▶ _DATA_:
^^^^

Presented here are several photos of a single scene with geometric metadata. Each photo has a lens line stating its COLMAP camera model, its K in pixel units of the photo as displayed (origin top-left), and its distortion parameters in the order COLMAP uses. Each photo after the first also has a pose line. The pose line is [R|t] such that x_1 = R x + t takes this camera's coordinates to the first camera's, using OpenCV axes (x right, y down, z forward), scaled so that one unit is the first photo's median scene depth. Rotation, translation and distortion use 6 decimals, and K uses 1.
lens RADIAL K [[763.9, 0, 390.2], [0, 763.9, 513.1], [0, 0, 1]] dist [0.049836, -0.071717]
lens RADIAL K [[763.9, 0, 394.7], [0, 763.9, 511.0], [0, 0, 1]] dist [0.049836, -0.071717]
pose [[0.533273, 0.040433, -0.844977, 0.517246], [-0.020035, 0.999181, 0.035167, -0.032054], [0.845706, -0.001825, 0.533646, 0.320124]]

^^^^

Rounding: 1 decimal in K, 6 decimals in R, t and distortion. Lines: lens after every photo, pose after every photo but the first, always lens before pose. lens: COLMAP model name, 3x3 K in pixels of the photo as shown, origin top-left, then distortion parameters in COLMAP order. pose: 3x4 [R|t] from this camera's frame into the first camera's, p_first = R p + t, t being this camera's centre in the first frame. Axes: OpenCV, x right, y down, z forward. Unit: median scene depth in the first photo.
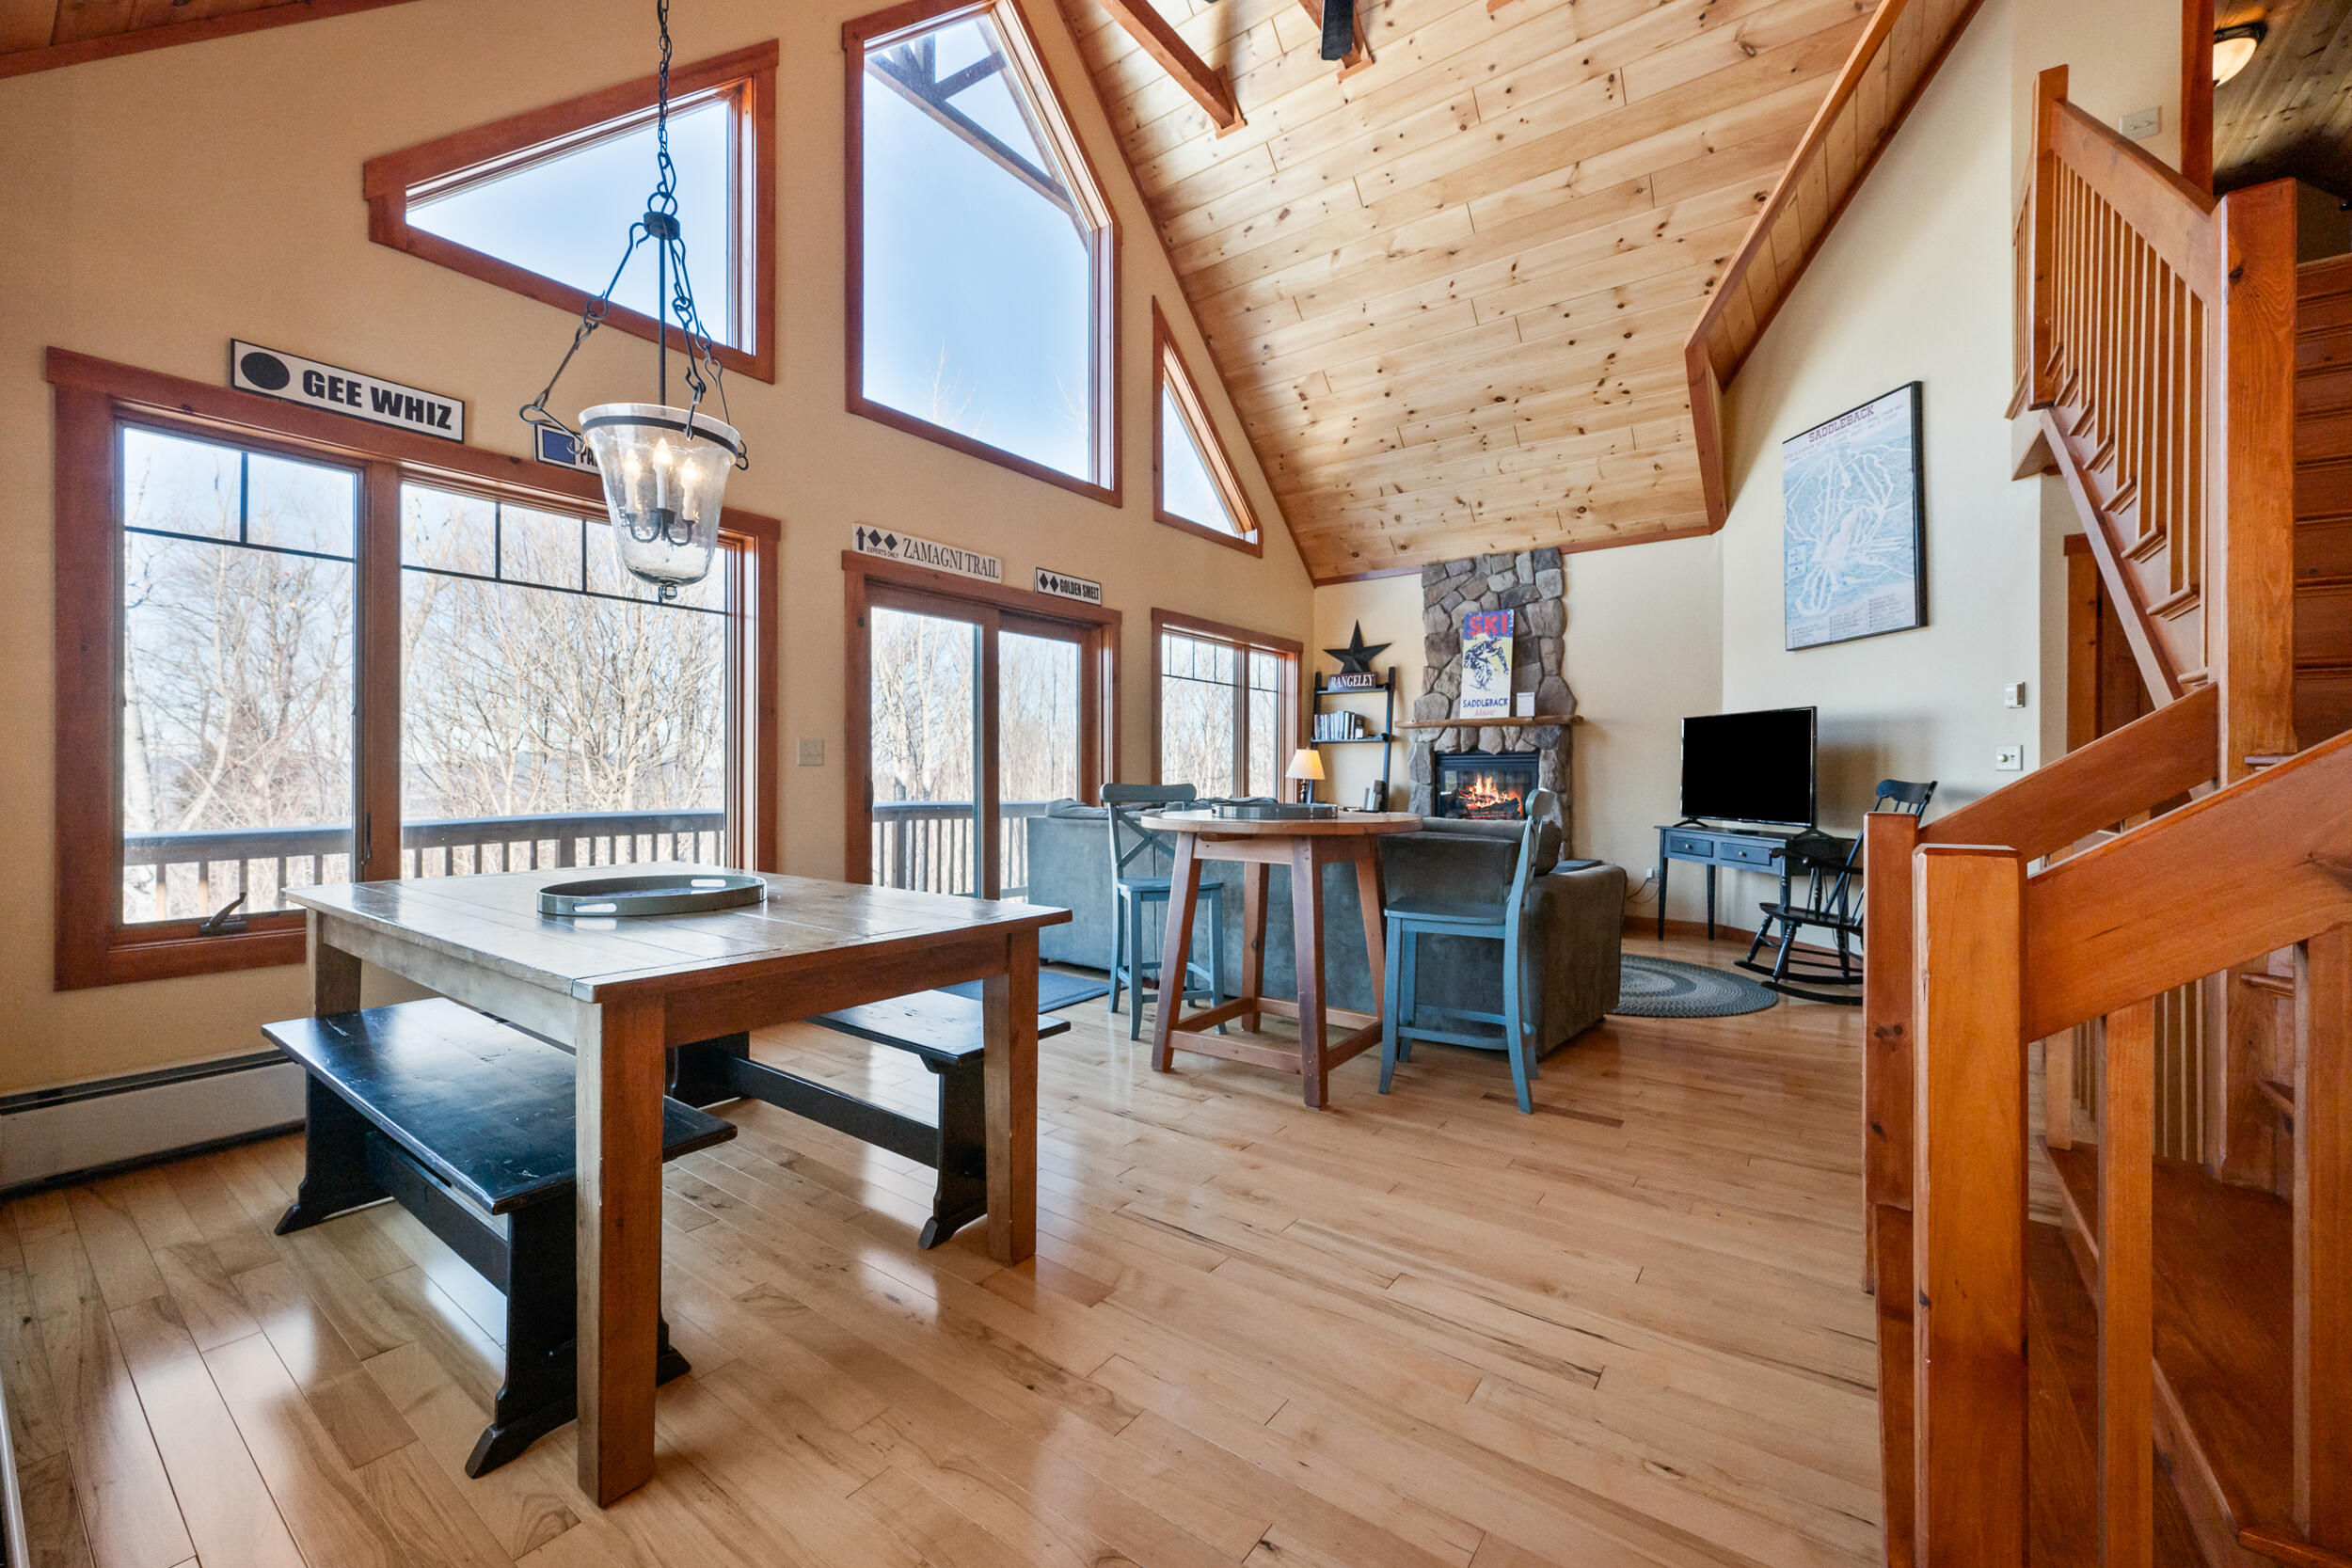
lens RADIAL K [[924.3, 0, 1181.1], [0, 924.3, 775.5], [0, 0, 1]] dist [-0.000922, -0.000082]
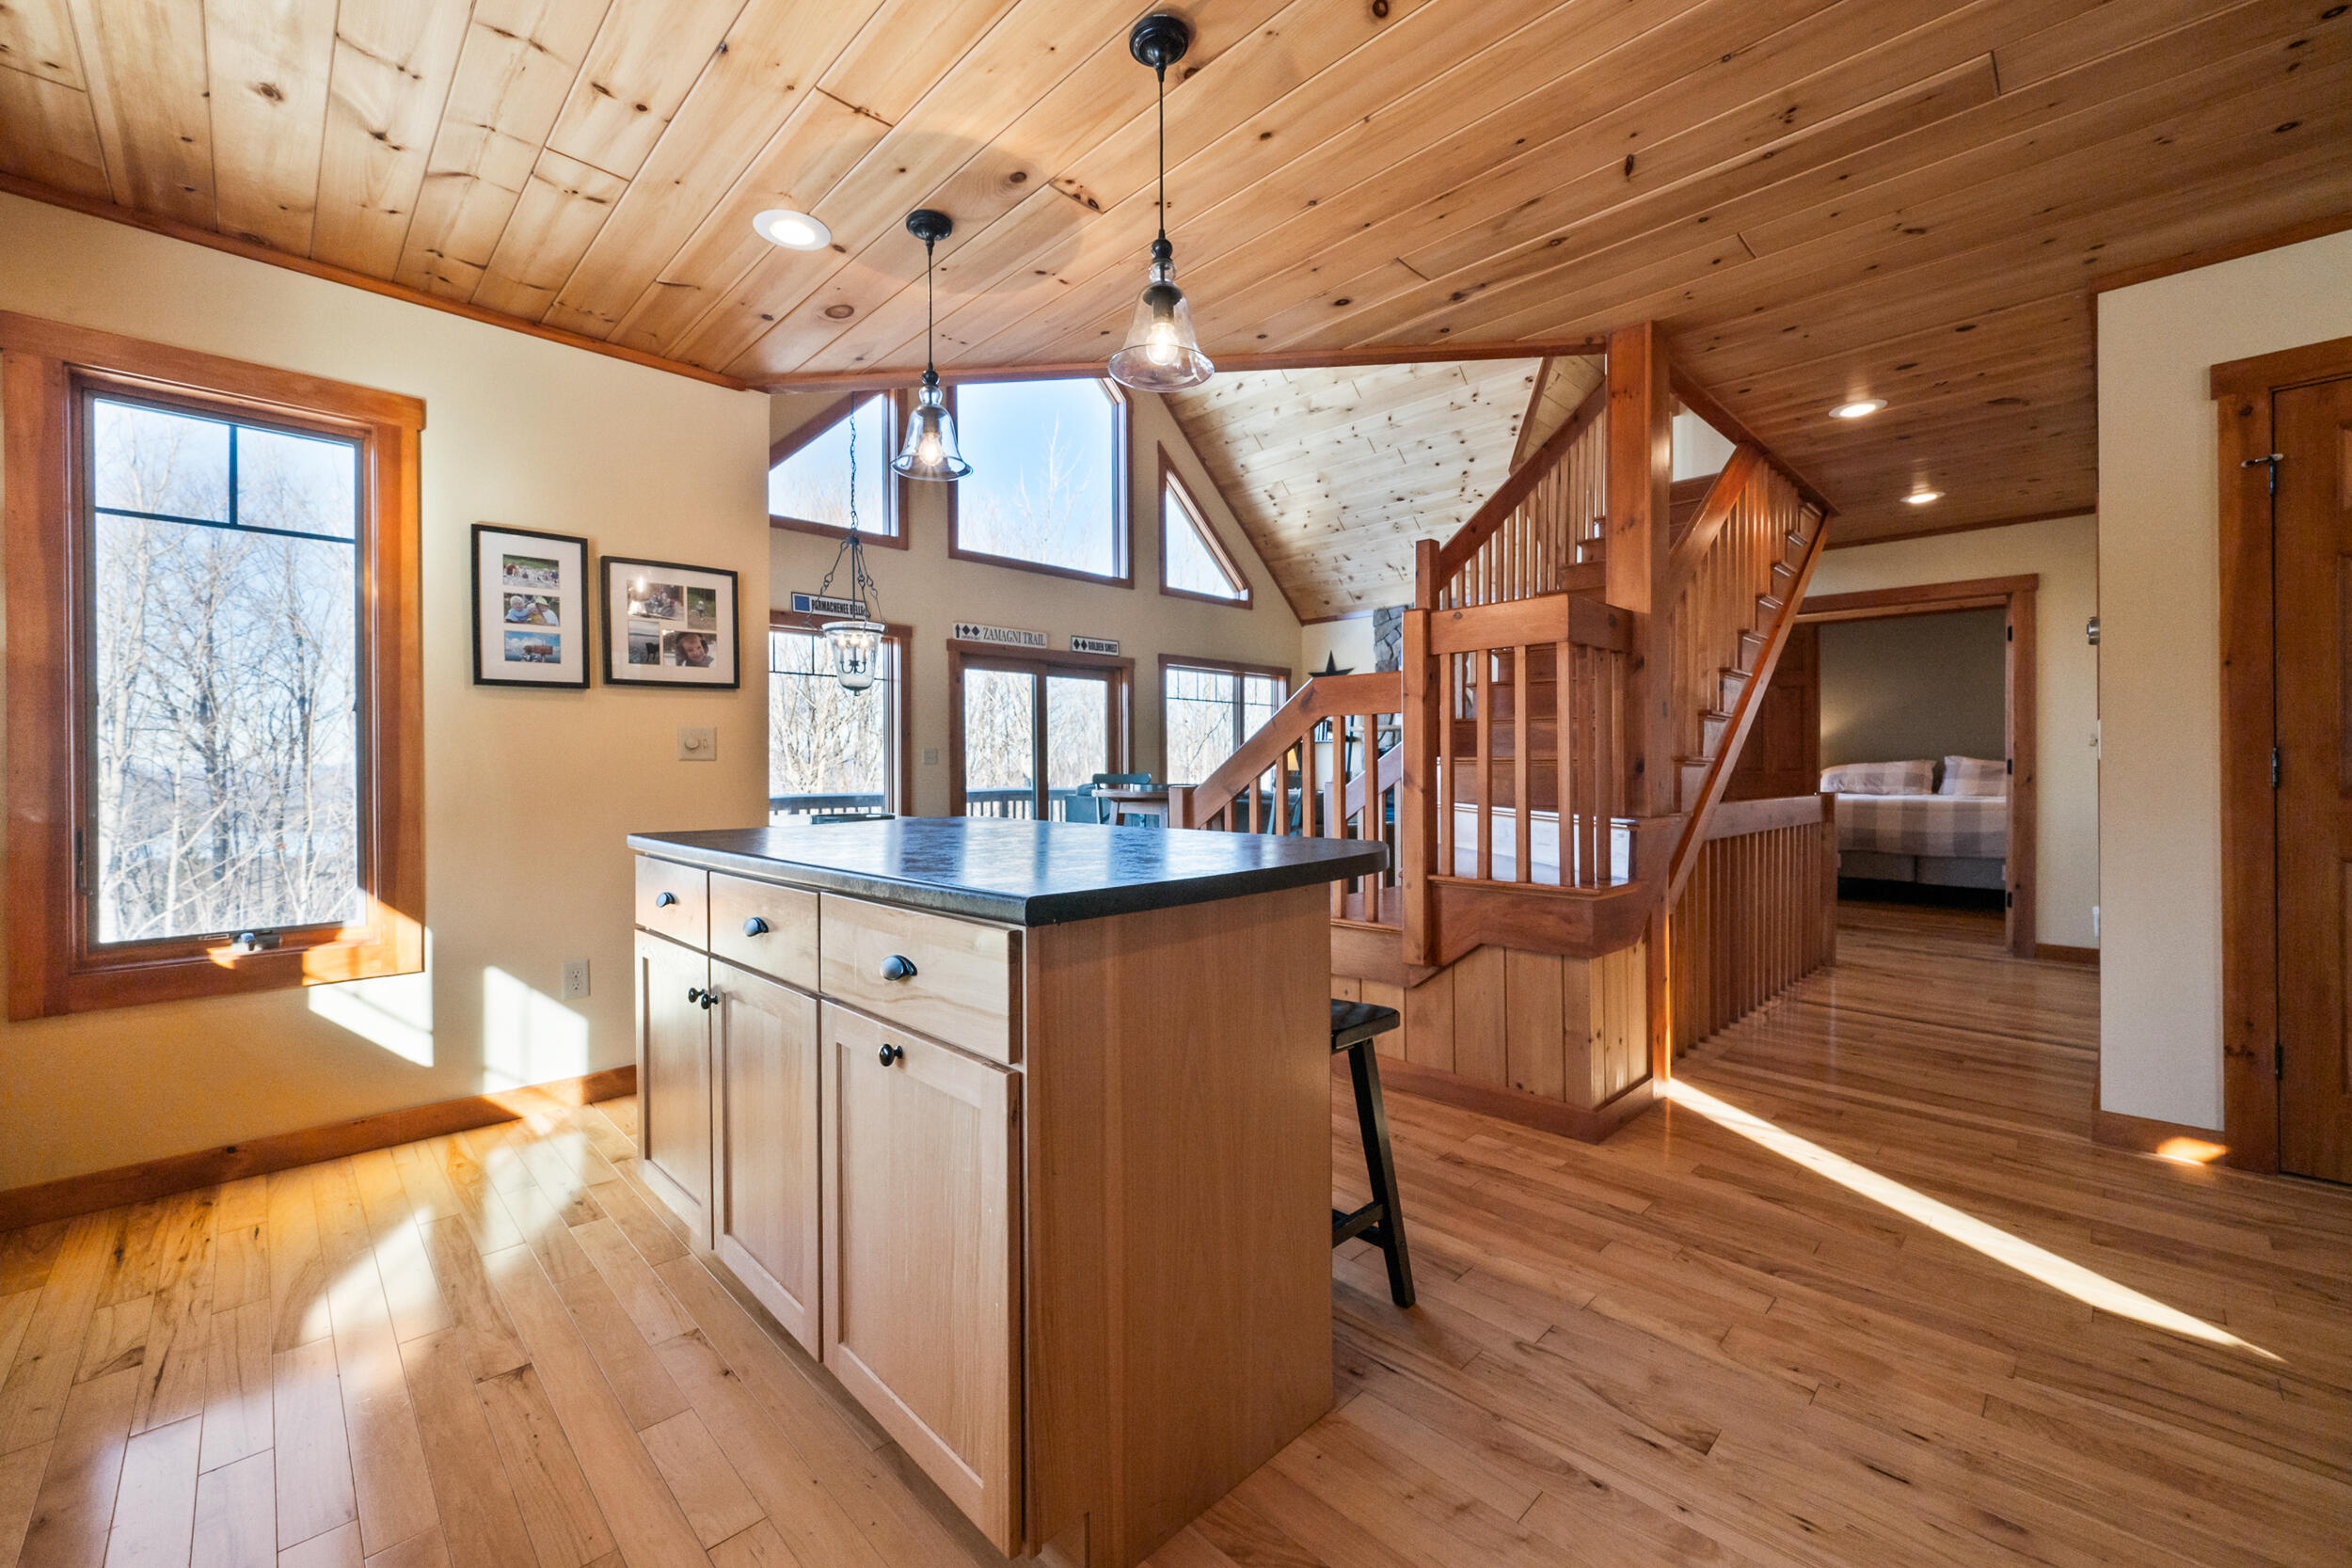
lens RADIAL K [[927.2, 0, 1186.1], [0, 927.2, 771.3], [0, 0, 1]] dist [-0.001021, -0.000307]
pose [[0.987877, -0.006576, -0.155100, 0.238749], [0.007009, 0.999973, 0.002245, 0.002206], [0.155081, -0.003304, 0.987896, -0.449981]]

^^^^

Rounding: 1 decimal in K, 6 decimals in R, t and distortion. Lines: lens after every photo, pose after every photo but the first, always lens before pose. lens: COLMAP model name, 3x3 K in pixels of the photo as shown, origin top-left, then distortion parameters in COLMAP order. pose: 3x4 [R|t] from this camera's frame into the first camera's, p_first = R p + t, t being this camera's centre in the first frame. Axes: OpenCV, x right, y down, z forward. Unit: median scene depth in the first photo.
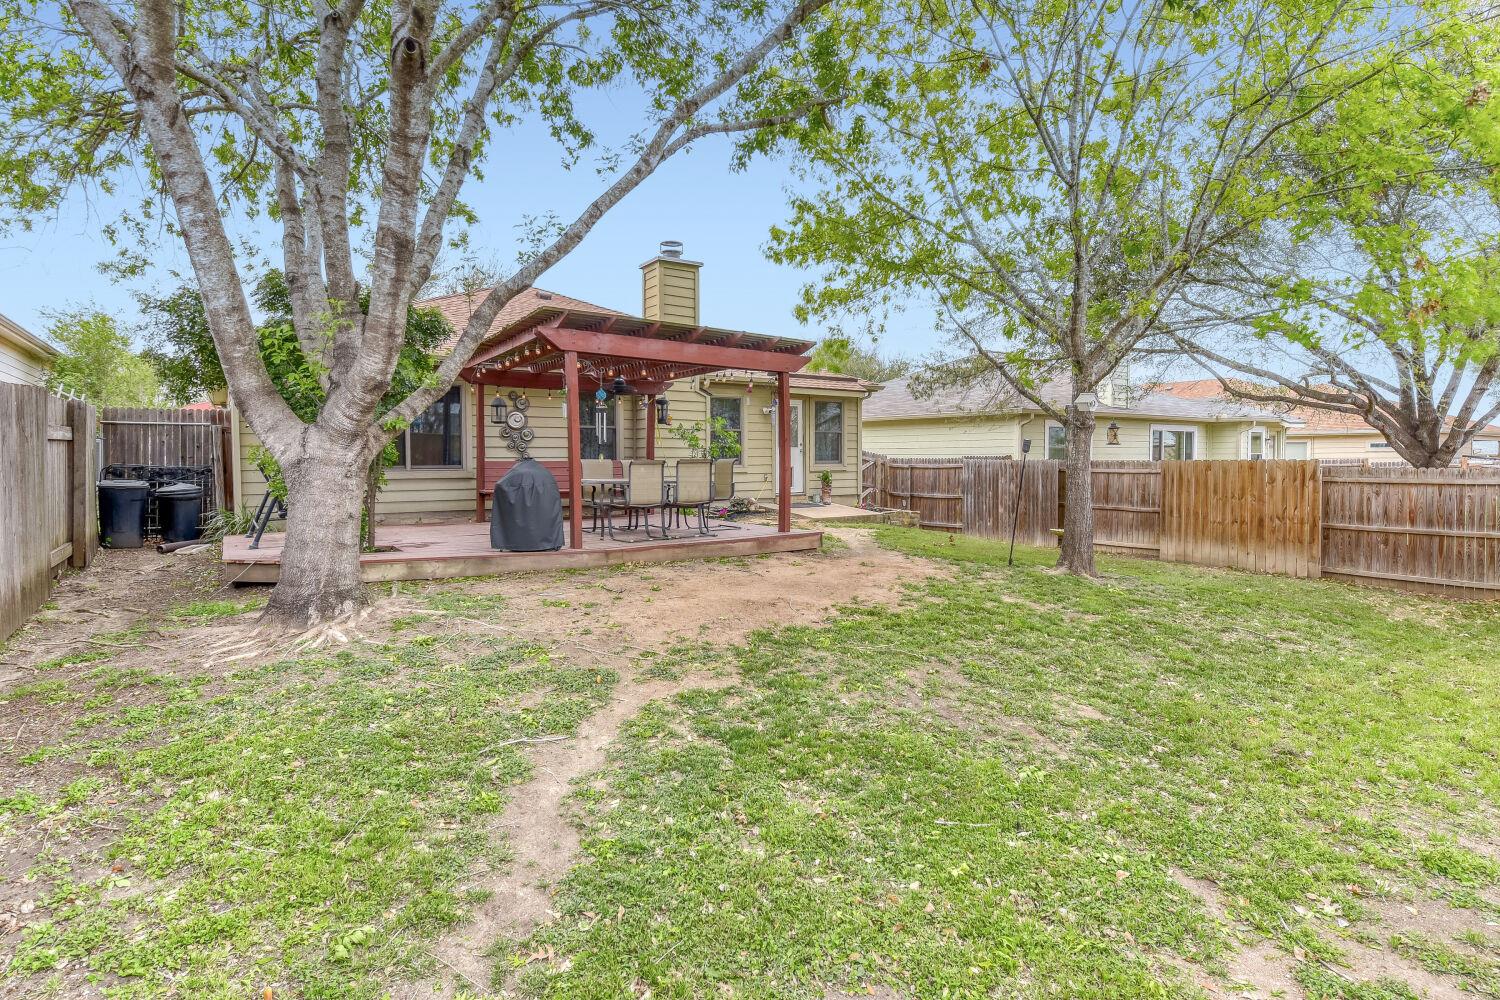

^^^^

▶ _WHAT NEEDS TO BE DONE_: Can you repeat, unchanged, the entries from the line with "Presented here are" up to and including the line with "-0.001825, 0.533646, 0.320124]]"?

▶ _COMPLETED EXERCISE_:
Presented here are several photos of a single scene with geometric metadata. Each photo has a lens line stating its COLMAP camera model, its K in pixel units of the photo as displayed (origin top-left), and its distortion parameters in the order COLMAP uses. Each photo after the first also has a pose line. The pose line is [R|t] such that x_1 = R x + t takes this camera's coordinates to the first camera's, using OpenCV axes (x right, y down, z forward), scaled so that one unit is the first photo's median scene depth. Rotation, translation and distortion use 6 decimals, and K uses 1.
lens RADIAL K [[763.9, 0, 390.2], [0, 763.9, 513.1], [0, 0, 1]] dist [0.049836, -0.071717]
lens RADIAL K [[763.9, 0, 394.7], [0, 763.9, 511.0], [0, 0, 1]] dist [0.049836, -0.071717]
pose [[0.533273, 0.040433, -0.844977, 0.517246], [-0.020035, 0.999181, 0.035167, -0.032054], [0.845706, -0.001825, 0.533646, 0.320124]]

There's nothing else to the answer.